Big Lake and Big Birds
Drive along Lake Skadar, Montenegro
I was in my element at the beach, but the Oldies were soon keen to go exploring further afield. I have to admit that my interest was piqued when I heard that inland Montenegro is supposedly even more stunning than the coast. Now, that I had to see. This coastline takes some beating!
The Dynamic Duo chose a drive along Lake Skadar as their first outing. Not terribly ambitious, I thought. Sure it’s only a round trip of about 100 km. If we set off early enough, we can be back in time for an afternoon session on the beach.
How wrong can you be?
The road is high up above the lake and it’s basically a single lane although the traffic is two-way. His Lordship had to reverse several times to allow oncoming traffic to pass. In parts, there is sheer rock on the hillside and a sheer drop on the lakeside. This is definitely not a drive for the fainthearted. Her Ladyship nearly fainted several times. It’s just as well she wasn’t the one behind the wheel!
I reckon that our average speed was around 20 km/h. At times we were being overtaken by butterflies for goodness sake! I reckon it took the Oldies about 4 hours just to cover the 50-odd kilometres from Vladimir to Virpazar. That must be some kind of record. Not that I was complaining. The views are absolutely breathtaking. What a lake! I had to keep reminding myself that we were no longer on the Adriatic. Like the sea, this lake seems to stretch out forever.
At one point, the road veered away from the lakeside and we found ourselves driving through the most magnificent chestnut forest. This country is definitely full of surprises.
I couldn’t believe the villages far, far below – and the access roads to them. Crazy! Much to Her Ladyship’s chagrin, Himself suggested we stop off in one of these lakeside villages for a drink. By the time we had reached the lakeshore, Her Ladyship’s nerves were so shattered that she revised her soft drink option to something a lot stronger. The waiter, unable to change a €100 note, explained that there was no bank in the village and that getting to one is quite an expedition. The problem was solved, however, when he did a quick whip around for change among the rest of the customers. There’s private banking for you!
After the underwater campsite in Rijeka Crnojevica, I wasn’t too surprised to see an underwater football field in the pretty lakeside village of Virpazar.
When His Lordship was buying a couple of postcards at a kiosk there, the lady behind the counter asked, ‘Would you like some stamps? ‘No thanks’ ‘How about some wine?’ ‘My son makes it’, she added, proudly. His Lordship did a double-take, but bought a bottle after all. Well, at €5 a litre, it was worth a try. When we returned a few days later, he immediately went back to the kiosk for another couple of bottles. It must have been a good one. Not that I was given the chance to try it, mind you. The proud mammy of the winemaker was chuffed with the repeat business.
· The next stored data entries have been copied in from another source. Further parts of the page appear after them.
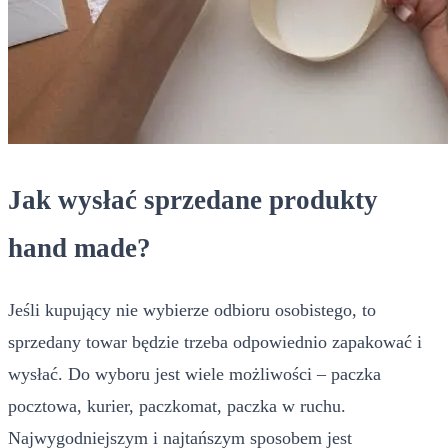
Jak wysłać sprzedane produkty
hand made?
Jeśli kupujący nie wybierze odbioru osobistego, to
sprzedany towar będzie trzeba odpowiednio zapakować i
wysłać. Do wyboru jest wiele możliwości – paczka
pocztowa, kurier, paczkomat, paczka w ruchu.
Najwygodniejszym i najtańszym sposobem jest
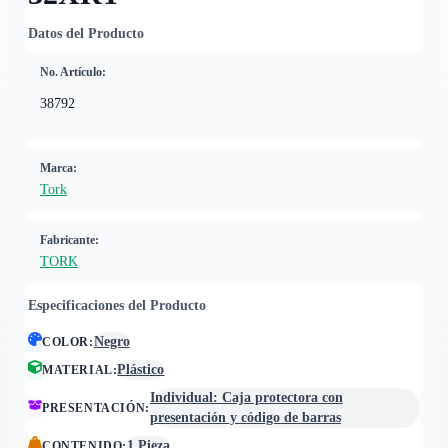
Datos del Producto
No. Artículo:
38792
Marca:
Tork
Fabricante:
TORK
Especificaciones del Producto
Negro
COLOR
:
Plástico
MATERIAL
:
Individual: Caja protectora con
PRESENTACIÓN
:
presentación y código de barras
1 Pieza
CONTENIDO
:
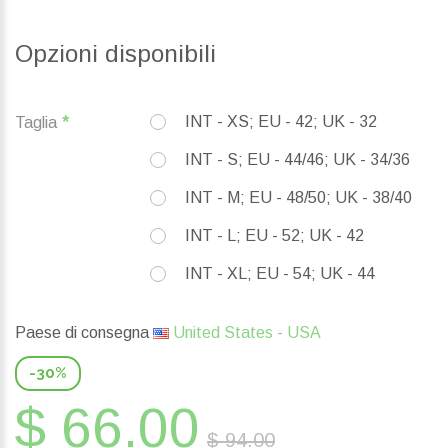
Opzioni disponibili
INT - XS; EU - 42; UK - 32
Taglia
INT - S; EU - 44/46; UK - 34/36
INT - M; EU - 48/50; UK - 38/40
INT - L; EU - 52; UK - 42
INT - XL; EU - 54; UK - 44
Paese di consegna
United States - USA
-30%
$ 66.00
$ 94.00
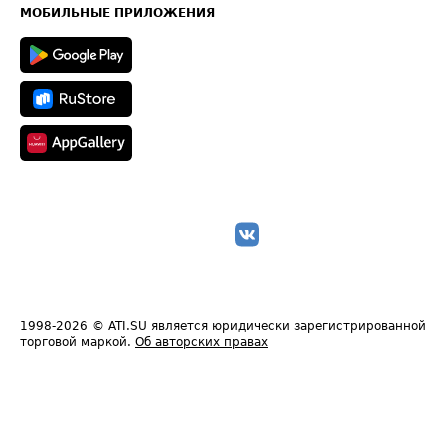
Техническая информация
МОБИЛЬНЫЕ ПРИЛОЖЕНИЯ
1998-2026
© ATI.SU является юридически зарегистрированной
торговой маркой.
Об авторских правах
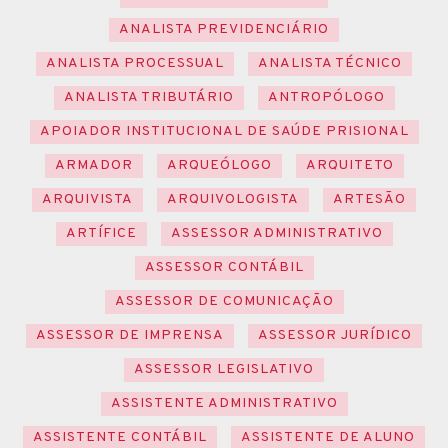
ANALISTA PREVIDENCIÁRIO
ANALISTA PROCESSUAL
ANALISTA TÉCNICO
ANALISTA TRIBUTÁRIO
ANTROPÓLOGO
APOIADOR INSTITUCIONAL DE SAÚDE PRISIONAL
ARMADOR
ARQUEÓLOGO
ARQUITETO
ARQUIVISTA
ARQUIVOLOGISTA
ARTESÃO
ARTÍFICE
ASSESSOR ADMINISTRATIVO
ASSESSOR CONTÁBIL
ASSESSOR DE COMUNICAÇÃO
ASSESSOR DE IMPRENSA
ASSESSOR JURÍDICO
ASSESSOR LEGISLATIVO
ASSISTENTE ADMINISTRATIVO
ASSISTENTE CONTÁBIL
ASSISTENTE DE ALUNO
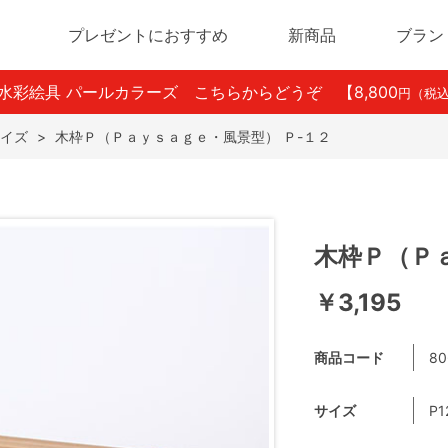
プレゼントにおすすめ
新商品
ブラン
ン水彩絵具 パールカラーズ こちらからどうぞ
【8,800
円（税
イズ
>
木枠Ｐ（Ｐａｙｓａｇｅ・風景型） Ｐ-１２
木枠Ｐ（Ｐ
￥3,195
商品コード
80
サイズ
P1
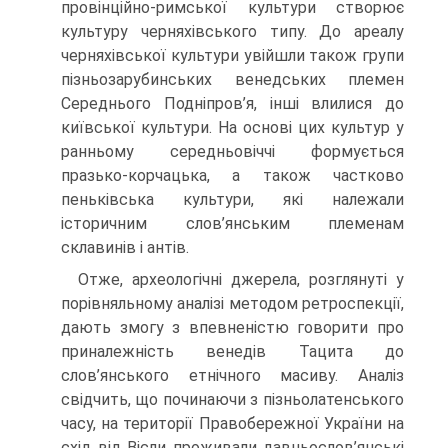
провінційно-римської культури створює
культуру черняхівського типу. До ареалу
черняхівської культури увійшли також групи
пізньозарубинських венедських племен
Середнього Подніпров’я, інші влилися до
київської культури. На основі цих культур у
ранньому середньовіччі формується
празько-корчацька, а також частково
пеньківська культури, які належали
історичним слов’янським племенам
склавинів і антів.
Отже, археологічні джерела, розглянуті у
порівняльному аналізі методом ретроспекції,
дають змогу з впевненістю говорити про
приналежність венедів Тацита до
слов’янського етнічного масиву. Аналіз
свідчить, що починаючи з пізньолатенського
часу, на території Правобережної України на
схід від Вісли проживали давньослов’янські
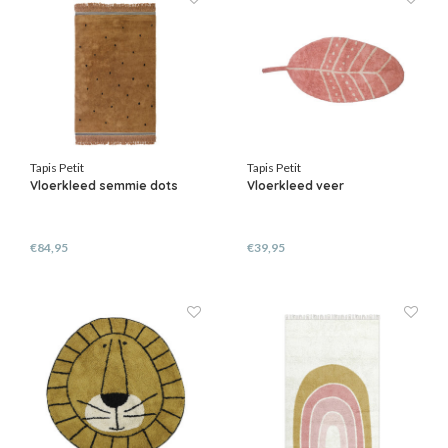
Tapis Petit
Tapis Petit
Vloerkleed semmie dots
Vloerkleed veer
€84,95
€39,95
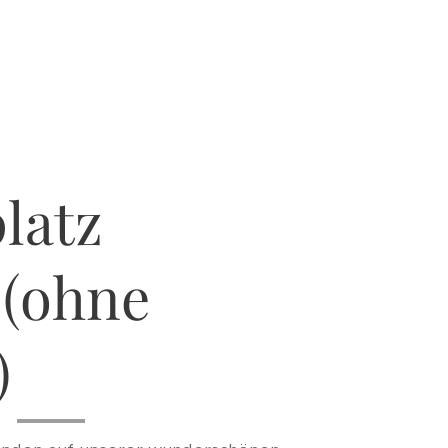
latz
 (ohne
)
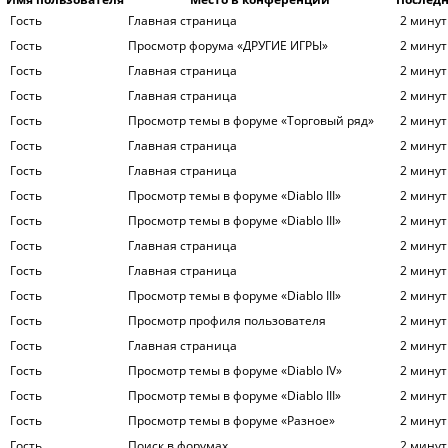
Гость
Главная страница
2 минут
Гость
Просмотр форума «ДРУГИЕ ИГРЫ»
2 минут
Гость
Главная страница
2 минут
Гость
Главная страница
2 минут
Гость
Просмотр темы в форуме «Торговый ряд»
2 минут
Гость
Главная страница
2 минут
Гость
Главная страница
2 минут
Гость
Просмотр темы в форуме «Diablo III»
2 минут
Гость
Просмотр темы в форуме «Diablo III»
2 минут
Гость
Главная страница
2 минут
Гость
Главная страница
2 минут
Гость
Просмотр темы в форуме «Diablo III»
2 минут
Гость
Просмотр профиля пользователя
2 минут
Гость
Главная страница
2 минут
Гость
Просмотр темы в форуме «Diablo IV»
2 минут
Гость
Просмотр темы в форуме «Diablo III»
2 минут
Гость
Просмотр темы в форуме «Разное»
2 минут
Гость
Поиск в форумах
2 минут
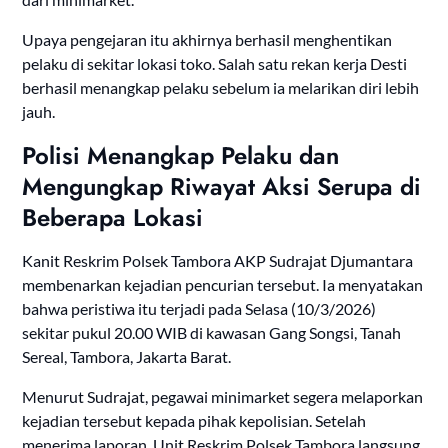
Upaya pengejaran itu akhirnya berhasil menghentikan
pelaku di sekitar lokasi toko. Salah satu rekan kerja Desti
berhasil menangkap pelaku sebelum ia melarikan diri lebih
jauh.
Polisi Menangkap Pelaku dan
Mengungkap Riwayat Aksi Serupa di
Beberapa Lokasi
Kanit Reskrim Polsek Tambora AKP Sudrajat Djumantara
membenarkan kejadian pencurian tersebut. Ia menyatakan
bahwa peristiwa itu terjadi pada Selasa (10/3/2026)
sekitar pukul 20.00 WIB di kawasan Gang Songsi, Tanah
Sereal, Tambora, Jakarta Barat.
Menurut Sudrajat, pegawai minimarket segera melaporkan
kejadian tersebut kepada pihak kepolisian. Setelah
menerima laporan, Unit Reskrim Polsek Tambora langsung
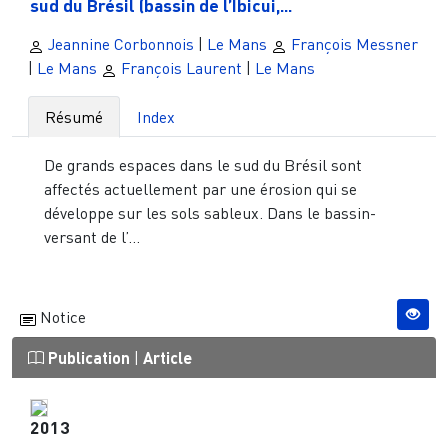
sud du Brésil (bassin de l’Ibicui,...
Jeannine Corbonnois
|
Le Mans
François Messner
|
Le Mans
François Laurent
|
Le Mans
Résumé
Index
De grands espaces dans le sud du Brésil sont
affectés actuellement par une érosion qui se
développe sur les sols sableux. Dans le bassin-
versant de l’...
Notice
Publication
|
Article
2013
I was thrilled to discover that the reason we returned to Virpazar was not just for the wine. Herself had been persuaded to go on a boat trip. After having driven that lakeside route, it didn’t take much to convince her that a boat ride would be a far more relaxing way to see more of the lake.
What a trip that was! We puttered our way through the acres of waterlilies and rushes, the islands mirrored in the water’s surface. The birdlife here is incredible. I wasn’t surprised to hear that 270 different species of bird live here. I’d live here if I could! During our short trip, I spotted some little grebes, crested grebes, coots, terns, egrets and pygmy cormorants.
The Oldies were amused at the pygmy cormorants cooling off on the trees by the lake, their beaks open and their throats vibrating. I don’t see anything unusual about that. Sure Herself has her mouth open and her throat vibrating practically all the time!
And then the Oldies spotted a pair of Dalmatian pelicans. What a palaver! They could have eased up a bit at the oooohing and aaaahing. Yeah, sure, these pelicans are a rare and endangered species. But then, so am I. And yes, they are impressively big and their beaks are just massive. But, my goodness, they sure are ugly! If you want to see a perfectly formed, perfectly proportioned beak, you need look no further than Yours Truly’s. But the Wingless Wonders only had eyes for these ungainly looking giants. They even started reciting poetry about them!
A wonderful bird is the pelican.
His beak can hold more than his belican…
I’ll be darned if I know how the helican compete with that.